Prague, 10 February 1997 (RFE/RL) - France's extreme-Right National Front party has won another important electoral battle with the country's political establishment. In a run-off vote yesterday, the openly anti-immigrant, anti-Arab and anti-Semitic Front led by Jean-Marie Le Pen won the mayoralty of the southern town of Vitrolles despite a united effort by mainline French conservative as well as Left parties to defeat it.

Vitrolles is the fourth southern French urban area to elect a Front mayor. Over the past two years, the party has also gained control of Marignane --like Vitrolles, a bleak, economically depressed suburb of Marseilles-- Orange and the French naval port of Toulon.
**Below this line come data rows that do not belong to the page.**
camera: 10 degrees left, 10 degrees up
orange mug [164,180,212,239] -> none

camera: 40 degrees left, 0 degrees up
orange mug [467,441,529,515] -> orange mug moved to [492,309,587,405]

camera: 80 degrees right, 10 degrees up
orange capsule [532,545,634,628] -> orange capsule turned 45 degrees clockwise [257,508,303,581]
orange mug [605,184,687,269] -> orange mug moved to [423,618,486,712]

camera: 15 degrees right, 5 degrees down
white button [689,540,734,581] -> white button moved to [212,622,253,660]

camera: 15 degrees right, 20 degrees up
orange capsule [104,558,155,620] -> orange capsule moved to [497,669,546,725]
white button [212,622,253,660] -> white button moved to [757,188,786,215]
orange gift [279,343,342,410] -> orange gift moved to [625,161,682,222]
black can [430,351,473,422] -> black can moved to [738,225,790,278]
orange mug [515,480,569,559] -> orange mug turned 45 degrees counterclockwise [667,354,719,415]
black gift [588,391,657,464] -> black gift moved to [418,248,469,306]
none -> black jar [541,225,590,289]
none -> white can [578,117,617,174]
All four urban areas have large immigrant populations and unemployment rates well above the national average of 12.7 percent.

Le Pen immediately hailed the victory as a harbinger of greater things to come. Interviewed on French radio last night, he asked rhetorically: "Who can say that the National Front is not capable of becoming France's first party? If you judge by the Vitrolles (result)," he said, "you realize that's possible (because the French have come to understand) the shortcomings of those who lead them...(especially their) failure to resolve major problems like unemployment and immigration."
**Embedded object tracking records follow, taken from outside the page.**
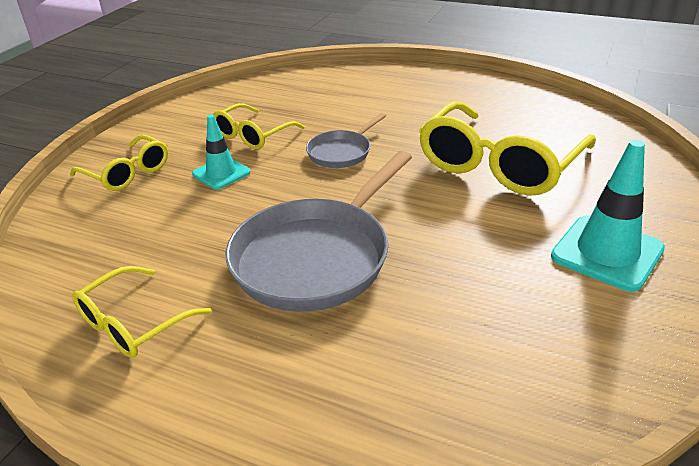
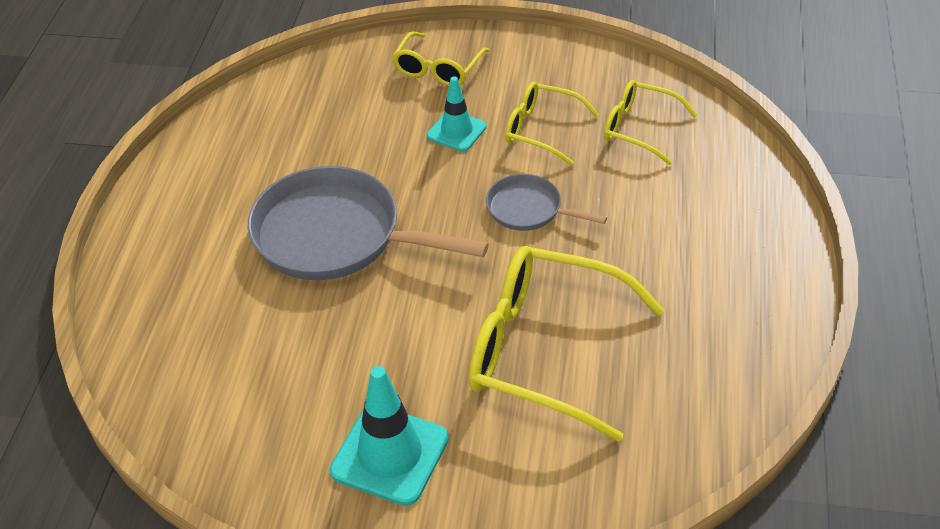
camera: 75 degrees right, 10 degrees up
yellow glasses [72,266,212,358] -> yellow glasses moved to [604,80,697,165]

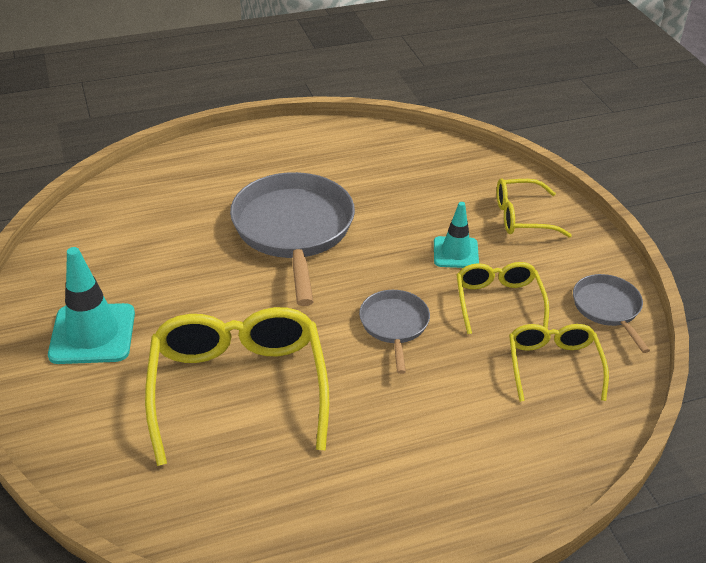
camera: 60 degrees right, 5 degrees down
none -> grey pan [573,274,650,353]

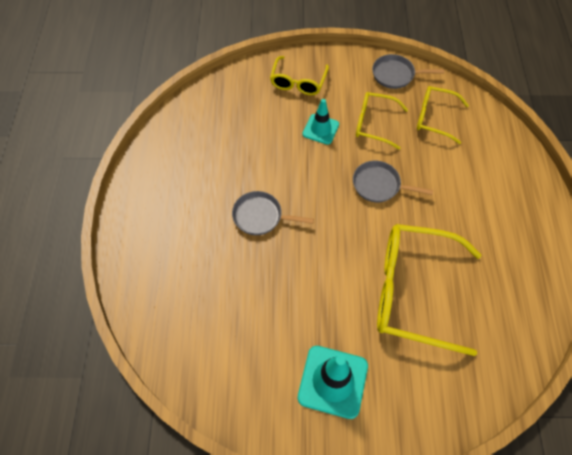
camera: 70 degrees left, 20 degrees up
grey pan [230,172,355,306] -> grey pan [232,191,314,235], size x0.51

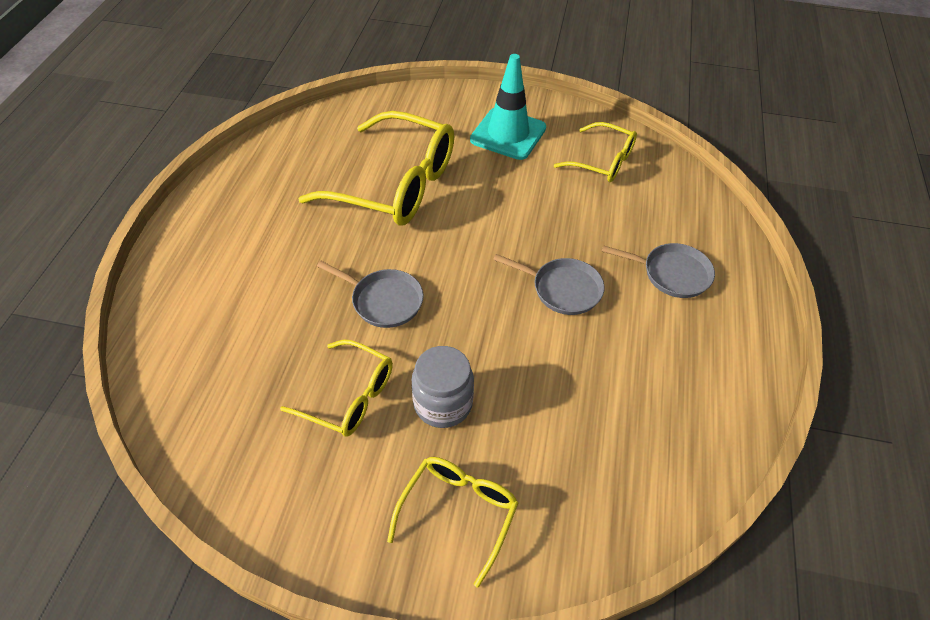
camera: 170 degrees left, 10 degrees down
turquoise traffic cone [302,99,339,145] -> grey jar [411,346,474,428]
grey pan [372,54,444,89] -> grey pan moved to [602,243,715,298]
yellow glasses [417,86,469,144] -> yellow glasses moved to [554,122,637,182]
The Front's campaign in Vitrolles played up the need for law, order and rectitude in a town whose Socialist mayor, Jean-Jacques Anglade, was under judicial examination for alleged graft and bribery. That was enough to offset visits to the town last week by Socialist leader Lionel Jospin and Communist Party chief Robert Hue. Flanked by film stars and Jewish community leaders, the two Left leaders appealed for a vote "against racism and hatred." Conservative Prime Minister Alain Juppe also supported Anglade in what he called "a Republican front against the extremists." The conservative candidate, who had come in third in the first round of balloting, was persuaded to drop out of the race.

It was all to no avail. National Front candidate Catherine Magret was actually no more than an open front for her husband Bruno Magret, Le Pen's number two man and likely successor, and she won on that basis. When her victory was assured last night, she said: "It is (Bruno) who conducted the battle, it is he who is the victor."
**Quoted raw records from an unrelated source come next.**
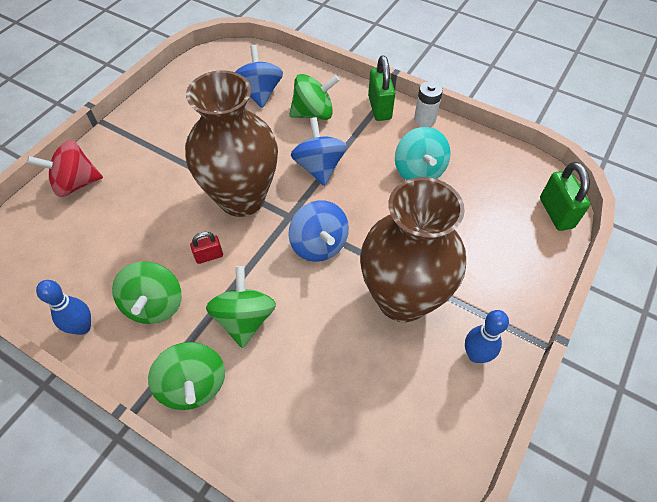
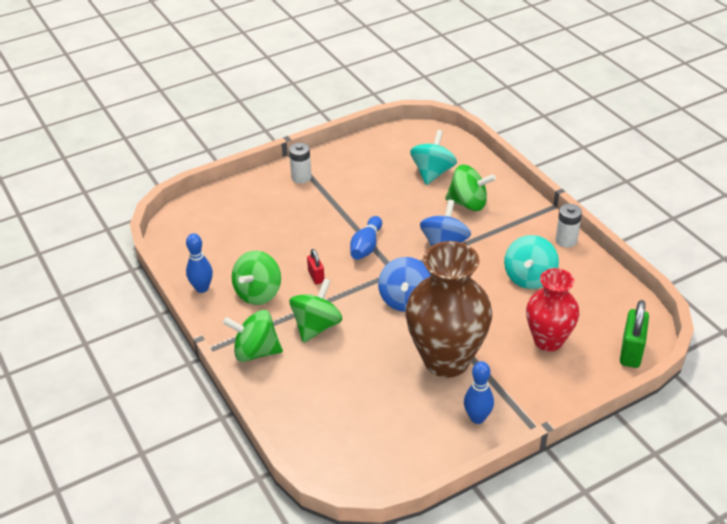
camera: 30 degrees right, 15 degrees down
red spinning top [27,140,103,197] -> none
green spinning top [148,342,225,410] -> green spinning top turned 90 degrees clockwise [223,310,283,362]
brown vase [185,70,278,217] -> blue bowling pin [350,216,382,260]
red padlock [190,232,223,264] -> red padlock turned 60 degrees clockwise [307,249,324,284]
blue spinning top [235,45,283,108] -> turquoise spinning top [410,130,457,185]
green padlock [368,55,395,121] -> none
none -> white battery [289,143,312,184]
none -> red vase [526,268,579,352]

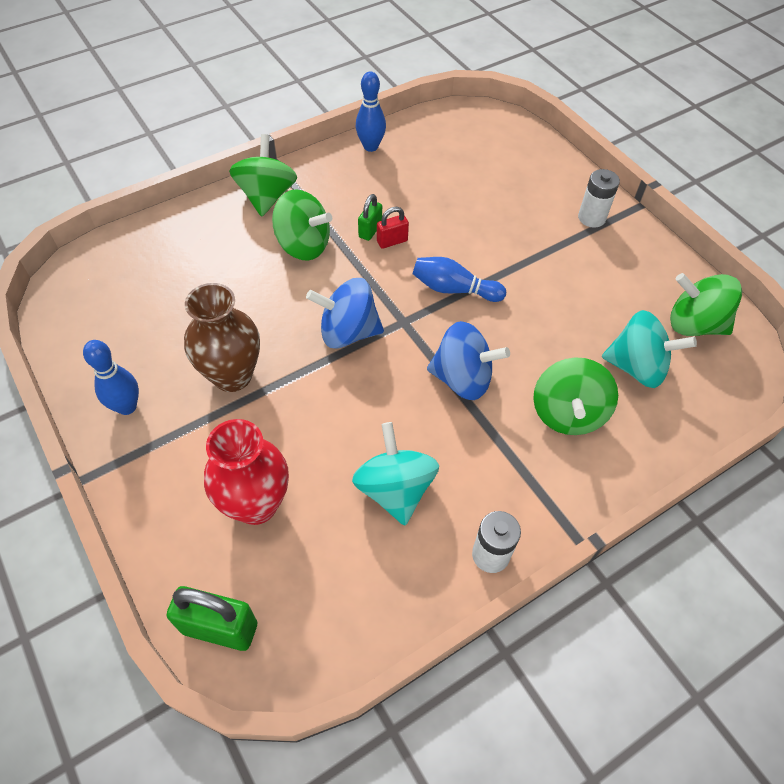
camera: 85 degrees right, 15 degrees up
green spinning top [232,250,281,305] -> green spinning top moved to [670,273,742,336]
brown vase [405,241,492,378] -> brown vase [184,283,260,392], size x0.63
turquoise spinning top [504,235,559,289] -> turquoise spinning top turned 60 degrees clockwise [352,422,439,525]
none -> green padlock [358,194,382,241]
Bruno Magret had actually lost the Vitrolles mayoralty to Anglade two years ago by 353 votes. But because of a technicality -- Magret has spent more money than allowed on his campaign -- a judge ordered a new election while at the same time prohibiting Bruno Magret from seeking any political office until after a new mayor was chosen. It is a secret to no-one that Bruno will now effectively run Vitrolles, even if it's Catherine who will sign documents and officiate at ceremonies.

The Magrets will almost surely follow the political pattern established by Front mayors in the three cities they run in the area of France's southeast known as the "Midi." That means regulations favoring "French" rather than immigrant employment, occasional rough treatment of non-French citizens, bookstores and municipal libraries publicizing Front literature, and anti-immigrant and anti-Semitic acts that are just within the law. In none of the three towns have these policies raised any public outcry.

"The National Front has become banal," a Toulon resident told an inquiring journalist not long ago. "The population thinks that what (the Front) does is just fine." The man talking was Ahmed Touati, a former municipal archivist who was made a street cleaner after refusing to collaborate with the Front.

The Midi includes the Riviera and the region of Provence that has long been known for its lavender, its bouillabaisse and its easy-going inhabitants. British and American as well as French writers have all romanticized Provence over the years. But with one of the highest illiteracy as well as unemployment rates in the country, Provence is no longer that romantic or easy-going. It is, in fact, the National Front's base because the party has more adherents there than anywhere else in France.

Could Le Pen's boast become reality and the National Front outdraw other parties throughout France in the general elections now scheduled to take place in 14 months' time? Analysts do not think that's likely. But they do believe that the Front will benefit greatly if France continues to suffer high unemployment and low economic growth.

The analysts say that private polls conducted both by the ruling conservatives and the Left opposition now show the Front gaining several percentage points over its usual 13 to 15 percent of the vote. The analysts explain that would translate into a substantial Front bloc in the French National Assembly in the Spring of 1998, and therefore an important presence on the national scene. The National Front, the analysts conclude, is gaining additional strength with each passing month. They point to the Vitrolles result as the most recent, and perhaps the most powerful, example of that political reality.